* Extract provided:
BEGIN
HomeTechOps

Wi-Fi & Network

Router changed IP addresses

Recover printers, shares, NAS, and smart-home devices after a router changes the home address range.

Problem summary

A new or reset router can change the local subnet, breaking saved paths, manual IP settings, and device reservations.

When to worry

  • Printers, shares, cameras, or NAS bookmarks all break after a router change.
  • Devices with manual IPs no longer appear online.
  • You see old addresses in shortcuts or backup settings.

Fast checks

  • Check the router's current LAN IP and DHCP range.
  • Compare a working device's IP address with the old saved addresses.
  • Look for offline devices that may still be configured for the old range.
  • Find critical devices in the router client list before changing settings.

Likely causes

  • The new router uses a different private address range.
  • Old DHCP reservations were not migrated.
  • Manual static IPs sit outside the new subnet.
  • Backup jobs and printer ports still point at old addresses.

Step-by-step fix

  1. 1Write down the new router LAN range before editing devices.
  2. 2Create fresh DHCP reservations for printers, NAS, and critical devices.
  3. 3Change device-side manual IP settings back to automatic unless a static setup is truly needed.
  4. 4Update printer ports, share paths, and backup destinations to the new reserved addresses.
  5. 5Keep a simple home network note with router IP, reserved devices, and backup destinations.

What not to do

  • Do not change the router subnet repeatedly while devices are reconnecting.
  • Do not duplicate old manual IP addresses without checking the new DHCP range.
  • Do not expose services publicly to avoid fixing local addressing.

When to stop/get help

  • Stop if you do not know the router admin credentials or ISP requirements.
  • Stop before changing subnet or DHCP range on a network with work equipment.
  • Get help if VLANs, VPNs, or managed switches are involved.

Related tool/checklist

Use the linked tool when you need a guided plan from your exact symptoms instead of a static checklist.

Device setup troubleshooter

Related problems

Last reviewed

2026-05-06

Sources/assumptions

  • Assumes a single-router home network using private IPv4 addresses.
  • Managed business networks, VLANs, and ISP-specific gateways may need expert handling.
END
* The data:
BEGIN
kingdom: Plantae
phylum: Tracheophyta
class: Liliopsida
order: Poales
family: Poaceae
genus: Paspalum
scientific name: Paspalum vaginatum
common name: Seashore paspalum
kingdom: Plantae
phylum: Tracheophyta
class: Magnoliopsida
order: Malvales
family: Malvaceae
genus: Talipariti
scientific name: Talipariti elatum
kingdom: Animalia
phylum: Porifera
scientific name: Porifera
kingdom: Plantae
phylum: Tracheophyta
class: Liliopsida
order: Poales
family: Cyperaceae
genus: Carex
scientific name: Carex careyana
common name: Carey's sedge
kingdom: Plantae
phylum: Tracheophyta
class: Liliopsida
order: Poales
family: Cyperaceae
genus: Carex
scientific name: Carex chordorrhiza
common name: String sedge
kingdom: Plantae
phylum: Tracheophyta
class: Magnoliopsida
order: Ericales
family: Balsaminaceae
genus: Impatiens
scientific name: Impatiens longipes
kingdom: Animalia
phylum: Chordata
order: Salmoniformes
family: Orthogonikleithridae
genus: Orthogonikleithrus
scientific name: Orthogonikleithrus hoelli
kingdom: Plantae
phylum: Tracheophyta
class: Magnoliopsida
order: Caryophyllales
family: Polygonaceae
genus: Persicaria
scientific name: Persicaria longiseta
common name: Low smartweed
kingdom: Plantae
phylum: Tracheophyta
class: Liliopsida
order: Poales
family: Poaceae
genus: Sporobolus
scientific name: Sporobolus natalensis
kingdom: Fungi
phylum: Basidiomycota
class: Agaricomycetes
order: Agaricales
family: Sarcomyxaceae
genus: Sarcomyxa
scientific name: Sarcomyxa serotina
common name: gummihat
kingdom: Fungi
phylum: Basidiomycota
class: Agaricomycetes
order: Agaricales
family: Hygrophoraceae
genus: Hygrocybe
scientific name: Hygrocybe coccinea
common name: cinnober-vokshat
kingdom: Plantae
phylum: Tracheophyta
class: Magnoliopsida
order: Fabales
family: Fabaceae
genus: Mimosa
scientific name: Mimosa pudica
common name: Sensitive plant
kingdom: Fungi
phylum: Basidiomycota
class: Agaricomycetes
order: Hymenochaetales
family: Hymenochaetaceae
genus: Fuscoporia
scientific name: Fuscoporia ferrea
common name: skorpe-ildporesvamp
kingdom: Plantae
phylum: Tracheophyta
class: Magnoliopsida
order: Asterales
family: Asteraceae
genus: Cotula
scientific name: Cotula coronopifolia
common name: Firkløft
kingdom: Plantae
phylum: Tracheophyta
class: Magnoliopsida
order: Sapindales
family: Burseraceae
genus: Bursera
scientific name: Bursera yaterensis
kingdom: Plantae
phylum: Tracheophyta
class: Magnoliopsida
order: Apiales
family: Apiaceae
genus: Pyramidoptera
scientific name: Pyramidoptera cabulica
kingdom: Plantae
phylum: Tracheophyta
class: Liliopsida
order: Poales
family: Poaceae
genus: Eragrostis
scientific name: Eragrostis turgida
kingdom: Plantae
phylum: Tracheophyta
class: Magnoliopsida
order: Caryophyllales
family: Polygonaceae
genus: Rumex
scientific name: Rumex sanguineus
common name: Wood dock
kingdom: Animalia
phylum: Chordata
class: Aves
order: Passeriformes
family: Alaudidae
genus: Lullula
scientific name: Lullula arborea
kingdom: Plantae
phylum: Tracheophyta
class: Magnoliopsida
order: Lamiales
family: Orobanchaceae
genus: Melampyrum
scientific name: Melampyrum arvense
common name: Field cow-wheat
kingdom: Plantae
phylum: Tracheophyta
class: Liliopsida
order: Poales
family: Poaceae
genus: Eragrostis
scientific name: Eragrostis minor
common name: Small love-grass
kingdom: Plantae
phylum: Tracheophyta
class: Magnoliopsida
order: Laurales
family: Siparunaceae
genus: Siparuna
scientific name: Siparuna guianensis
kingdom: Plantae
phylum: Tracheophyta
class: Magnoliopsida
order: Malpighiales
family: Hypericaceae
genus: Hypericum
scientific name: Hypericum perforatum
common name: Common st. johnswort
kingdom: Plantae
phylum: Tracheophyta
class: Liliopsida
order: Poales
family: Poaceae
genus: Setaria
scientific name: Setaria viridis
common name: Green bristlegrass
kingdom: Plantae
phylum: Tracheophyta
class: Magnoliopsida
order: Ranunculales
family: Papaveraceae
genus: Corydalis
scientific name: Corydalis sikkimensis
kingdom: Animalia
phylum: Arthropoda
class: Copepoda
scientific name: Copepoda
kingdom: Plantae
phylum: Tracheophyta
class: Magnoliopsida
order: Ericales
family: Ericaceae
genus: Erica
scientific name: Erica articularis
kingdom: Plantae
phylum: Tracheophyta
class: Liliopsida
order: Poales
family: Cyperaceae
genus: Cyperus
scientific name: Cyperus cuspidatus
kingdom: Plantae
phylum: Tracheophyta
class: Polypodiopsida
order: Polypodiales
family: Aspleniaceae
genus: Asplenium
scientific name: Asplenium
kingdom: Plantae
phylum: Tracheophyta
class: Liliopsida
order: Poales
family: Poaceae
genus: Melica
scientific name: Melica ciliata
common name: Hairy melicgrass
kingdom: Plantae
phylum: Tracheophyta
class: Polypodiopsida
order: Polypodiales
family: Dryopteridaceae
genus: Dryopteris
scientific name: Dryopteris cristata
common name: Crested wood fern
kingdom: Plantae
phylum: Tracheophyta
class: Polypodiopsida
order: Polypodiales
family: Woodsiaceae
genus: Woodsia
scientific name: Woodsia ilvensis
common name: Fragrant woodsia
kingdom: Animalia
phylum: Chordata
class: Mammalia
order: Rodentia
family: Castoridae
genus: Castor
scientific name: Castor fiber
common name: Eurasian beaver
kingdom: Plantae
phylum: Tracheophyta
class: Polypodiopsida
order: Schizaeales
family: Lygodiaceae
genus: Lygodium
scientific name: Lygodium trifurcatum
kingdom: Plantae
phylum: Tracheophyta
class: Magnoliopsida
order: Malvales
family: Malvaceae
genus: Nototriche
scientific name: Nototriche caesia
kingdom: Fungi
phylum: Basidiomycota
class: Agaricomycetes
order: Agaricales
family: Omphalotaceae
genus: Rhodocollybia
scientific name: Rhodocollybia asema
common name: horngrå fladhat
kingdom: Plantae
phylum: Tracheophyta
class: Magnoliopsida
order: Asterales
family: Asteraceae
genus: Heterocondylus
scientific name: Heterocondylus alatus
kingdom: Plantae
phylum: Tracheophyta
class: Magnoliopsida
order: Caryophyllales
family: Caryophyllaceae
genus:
END
* What you will do: Return the passage of the router address-change guide starting at "A new or reset" and ending at "and DHCP range.", copied word for word.

* Reply:
A new or reset router can change the local subnet, breaking saved paths, manual IP settings, and device reservations.

When to worry

  • Printers, shares, cameras, or NAS bookmarks all break after a router change.
  • Devices with manual IPs no longer appear online.
  • You see old addresses in shortcuts or backup settings.

Fast checks

  • Check the router's current LAN IP and DHCP range.